La campagne, lancée ce lundi, qui porte le nom de «Je parle français par cœur», vise à amasser 5 millions de dollars en deux ans afin de promouvoir, et non de «défendre», la langue française au Québec.    

«Ce n’est pas la défense, il y a plein d’organismes qui font ça. [...] Nous, c’est d’aller plutôt vers la population et de dire, de signifier et d’agir sur le fait qu’on a la chance d’avoir une langue commune qui est extraordinaire, qui nous permet d’échanger, de communiquer, de bien vivre ensemble. Ça s’appelle le français. Et on a chacun et chacune une responsabilité pour la faire vivre, cette langue-là», a fait valoir Mme Marois, dans une entrevue au micro de Benoît Dutrizac qui sera diffusée mardi à QUB Radio.     

  • ÉCOUTEZ l'entrevue de Pauline Marois à QUB Radio:  

La politicienne s’est ainsi dite bien consciente de «l’effritement» du français au cours des 30 dernières années au Québec, en particulier dans les milieux du travail et du commerce.    

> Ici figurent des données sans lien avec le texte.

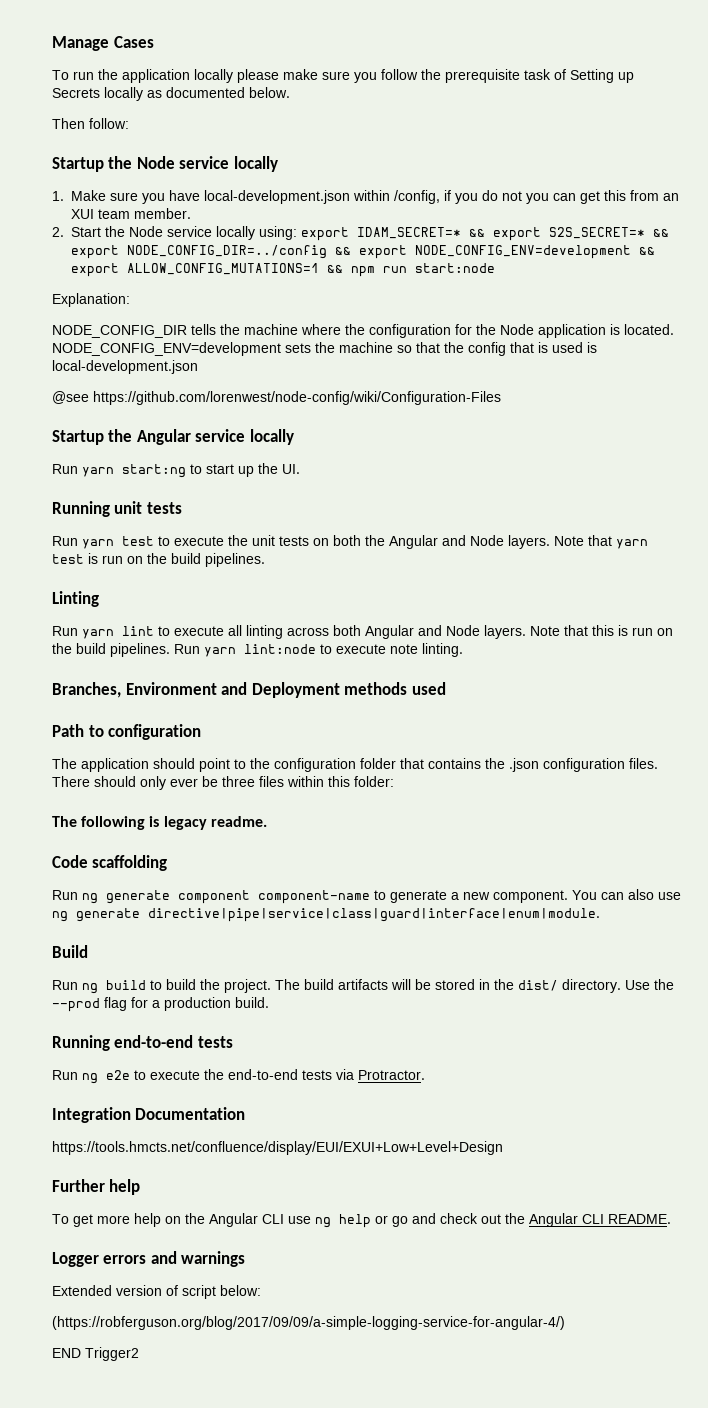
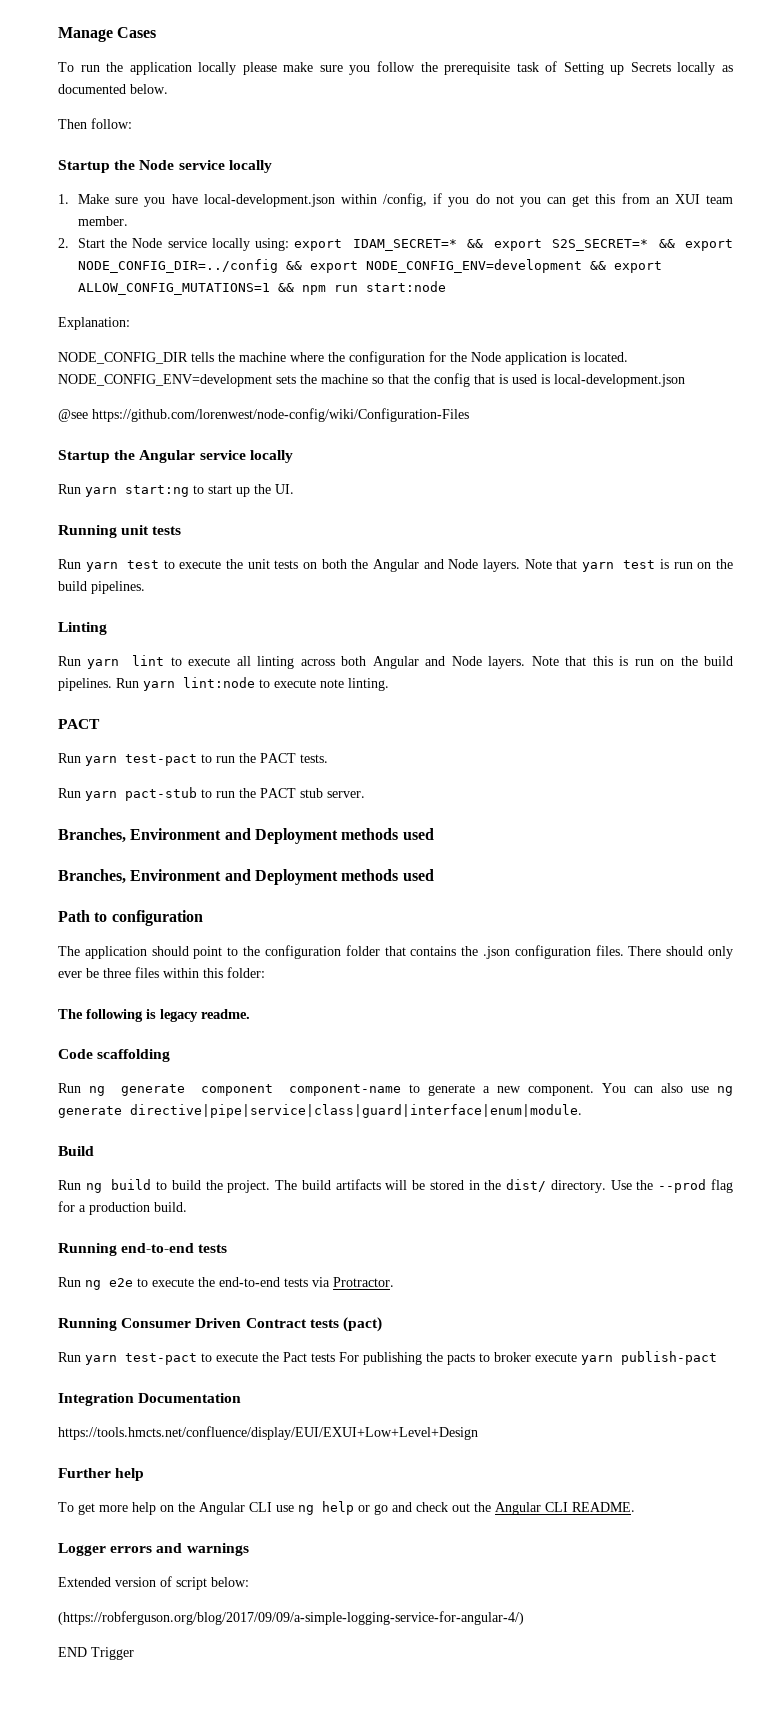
(463, 650) none -> [58,719,100,729] [58,753,328,766] [58,787,365,801] [58,828,434,844] // PACT // Run yarn test-pact to run the PACT tests. // Run yarn pact-stub to run the PACT stub server. // Branches, Environment and Deployment methods used
(425, 1075) none -> [58,1317,382,1332] [58,1351,717,1365] // Running Consumer Driven Contract tests (pact) // Run yarn test-pact to execute the Pact tests For publishing the pacts to broker execute yarn publish-pact
[85,1347,139,1361] Trigger2 -> [91,1647,134,1660] Trigger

«Ce n’est pas pour rien que je m’investis dans cette fondation et dans cette campagne, c’est parce que je sais qu’il y a un certain péril, sans exagérer, en la demeure et qu’on ne peut baisser les bras», a indiqué Mme Marois.    

Pour renverser la vapeur, la Fondation compte entre autres miser sur des «projets ludiques», comme le «Carrefour interculturel de francisation et d’immersion», pour amener les nouveaux arrivants à découvrir le Québec et sa langue.    

«On leur fait vivre des expériences dans le domaine culturel, aller au cinéma, aller au théâtre, visiter un quartier d’une ville, le découvrir. En même temps qu’on parle français, on apprend à connaître le Québec et sa réalité, ce qui fait qu’on fait d’une pierre deux coups», a détaillé l’ancienne politicienne.    

Une initiative non partisane  

Par ailleurs, Pauline Marois s’est dite fière que l’initiative soit non partisane et regroupe des gens de tous horizons autour d’un projet commun.    

En ce sens, la Fondation pour la langue française est coprésidée par l’ex-directeur général du Parti libéral John Parisella et le président de la Société Saint-Jean-Baptiste, Maxime Laporte.    

John Parisella
Photo Agence QMI, MARTIN ALARIE
John Parisella

«Si on veut que ce soit une langue qui rassemble et une campagne qui rassemble, il faut qu’on envoie un message très clair: cette langue, elle réunit des gens qui, au point de vue idéologique, au point de vue de l’avenir du Québec, ont des visions différentes. C’est autour de la langue française, qui est notre langue commune, que nous pouvons nous retrouver et être heureux de vivre ensemble», a soutenu Mme Marois.    

À ce sujet, M. Parisella, en entrevue avec Antoine Robitaille à l’émission Là-haut sur la colline, a qualifié l’exercice philanthropique de «très motivant», en particulier parce qu’il s’adressait entre autres aux «personnes qui viennent vivre ici».        

  • ÉCOUTEZ l'entrevue de John Parisella à QUB radio:   

Pour sa part, c’est aussi «l’amour du français» qui l’a poussé à accepter le mandat auprès de la Fondation.    

«Le départ, c’est qu’on aime la langue française. [...] Ça a été quand même la langue de la terre d’accueil pour mon père quand il est arrivé de l’Italie il y a bien des années», a-t-il rappelé.    

Questionné par l’animateur de QUB radio, M. Parisella a aussi tenu lors de l’entrevue à remettre en perspective la «controverse» récente du «bonjour-hi» dans les commerces montréalais.    

Selon lui, la question ne méritait pas le débat auquel elle a eu droit.    

«Je n’ai jamais été une personne qui perdait beaucoup de sommeil sur ça. [...] Moi, ce n’est pas l’interpellation de la personne qui va me conditionner dans mon choix. Quand je travaille, je travaille en français, quand je vis en dehors du bureau, je vis en français», a-t-il conclu.